Phase 1 of the Khafji field study focused on three problematic shales — two above and one between the main reservoir sands. A drilling event review of seven offset wells identified specific problems associated with tight spots, pack-off, and stuck pipe. Stress-induced wellbore stability analysis of the offset wells improved understanding of borehole deformation and failure mechanisms while validating the mechanical earth models at the same time. In addition to input from the stress-induced wellbore stability analysis, the time-dependent wellbore stability analysis also used a range of measured petrophysical and chemical properties of the shales from cuttings and cavings, measured or estimated drilling fluid properties, overbalance pressures, and formation temperatures from selected offset wells. The integrated study determined that time-dependent instability-related drilling events in the Khafji field had been caused primarily by insufficient salinity in the drilling fluid. Hence, the chemical potential mechanism had been inadequate to counteract the gradual rising pore pressure due to the mud pressure penetration.

Specifications were subsequently provided for water-based muds — both salinity and weight — based on the integrated study on these three shales.

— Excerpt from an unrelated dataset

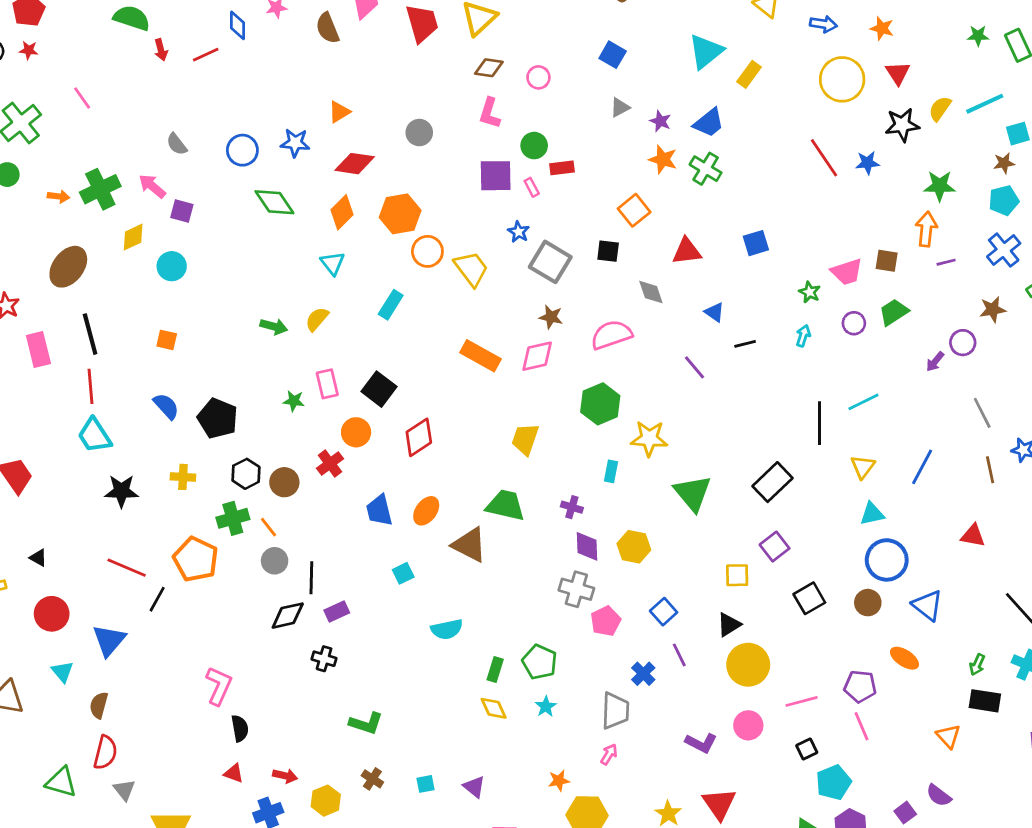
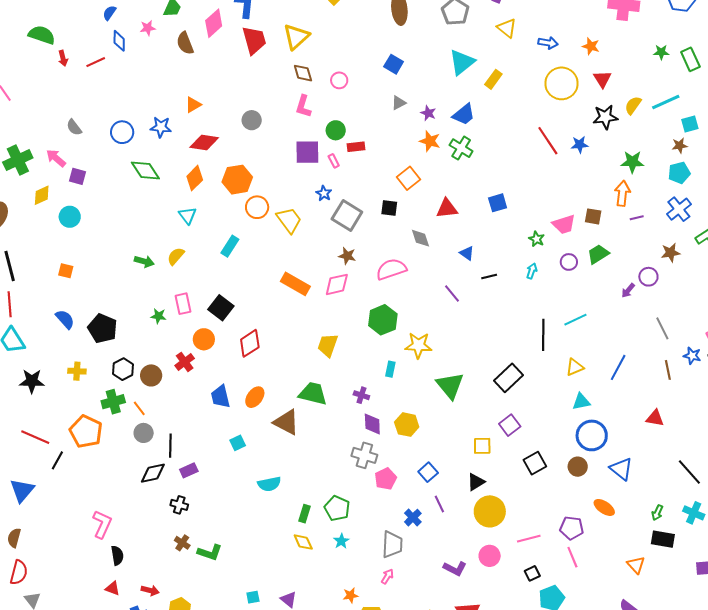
brown diamond: (489, 68) -> (303, 73), turned 65
yellow triangle: (863, 467) -> (575, 367), turned 30
brown cross: (372, 779) -> (182, 543), moved

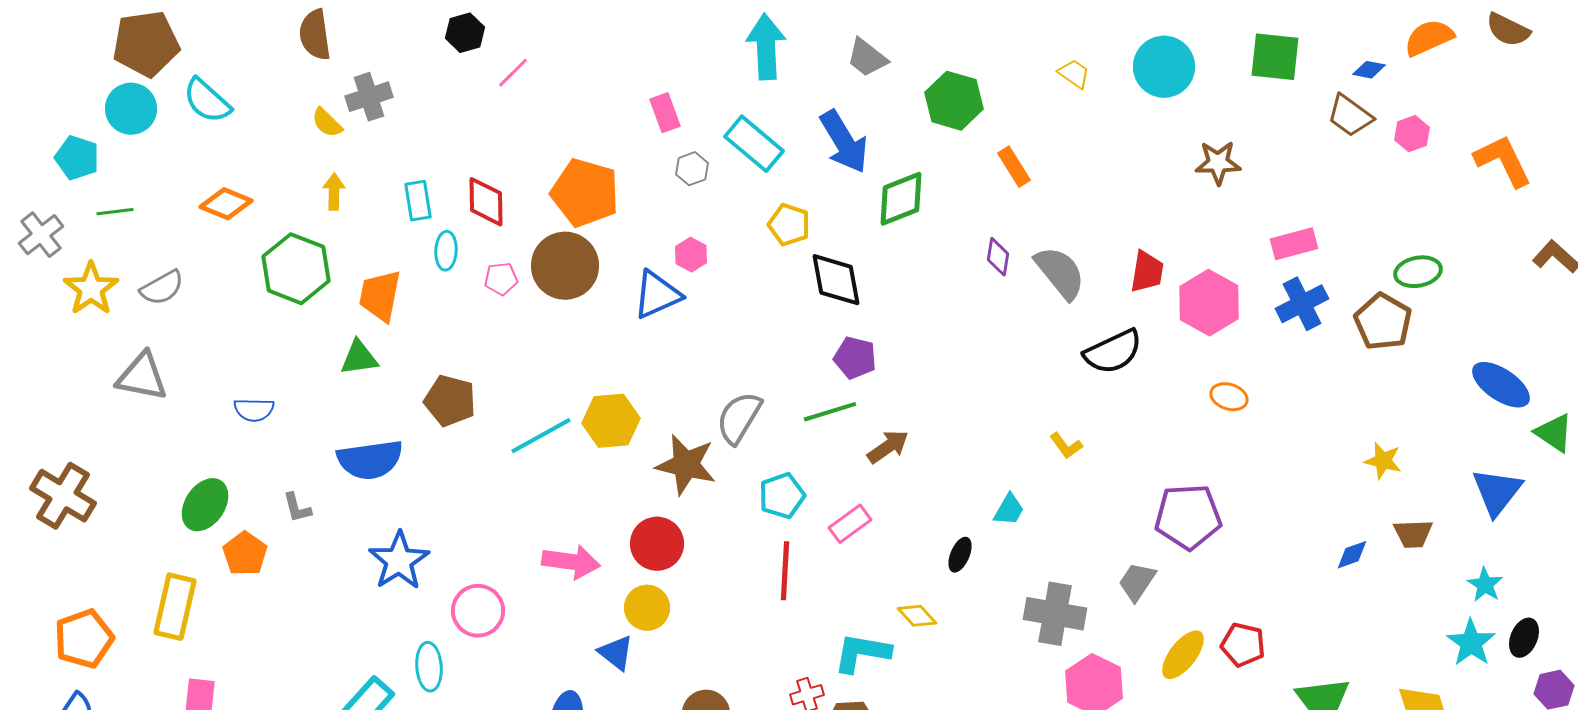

Value achieved by implementing study solutions

The first horizontal well using the proposed solution was completed without any significant problems or NPT related to time-dependent wellbore instability. This clearly showed that water-based mud with the correct salinity and mud weight was capable of preventing the severe drilling events encountered in previous wells.

Since then, studies on three additional horizontal wells and four reentry wells in the Khafji field have been conducted implementing the unique drilling fluid design optimization methodology. All wells were drilled and cased to total depth (TD) on time and without significant NPT due to shale instability. This represents a step-change in drilling performance that provides an effective approach to counteract wellbore instability that had been plaguing the field.

Drilling eight wells without losing costly drilling and logging equipment in the hole, while reducing both fishing time and the cost of redrilling sidetracks, has saved millions of dollars. Factoring in the cost of the original study and the incremental cost of applying the optimized drilling fluid design to each new well, it has cost Al-Khafji Joint Operations only about 5% of the total amount saved per well to pay for this new technology. In other words, about 40% of the amount of money saved in the very first well covered the design costs for all eight wells. This represents an excellent return on investment.

There have been additional benefits achieved as well in the Khafji field.

For example, hole conditions have become much better for logging-while-drilling due to a reduction in breakouts. Smoother wellbore shape has enhanced the quality of formation evaluation data acquired in those wells. In addition, improved hole conditions have reduced unnecessary costs associated with cementing, since the need for excess cement has been minimized. With less cement to drill through, tool failures due to high vibration have also been reduced, further saving operational expenses.

This methodology was so successful with the first three shales that Al-Khafji Joint Operations decided to extend the study to three additional shales, deeper in the Khafji field. Every shale is somewhat different, so each horizontal well must be planned independently. Once the underlying time-dependent wellbore instability mechanisms are understood, the costs of mitigating those effects are tiny compared with the ultimate payoff.

The optimal approach lies in integrating wellbore geomechanics with drilling fluid design to generate holistic solutions. To this end, a worldwide patent has been filed on this field-based drilling fluid optimization methodology for time-dependent shale stability problems. The method applies to all shales and all mud types.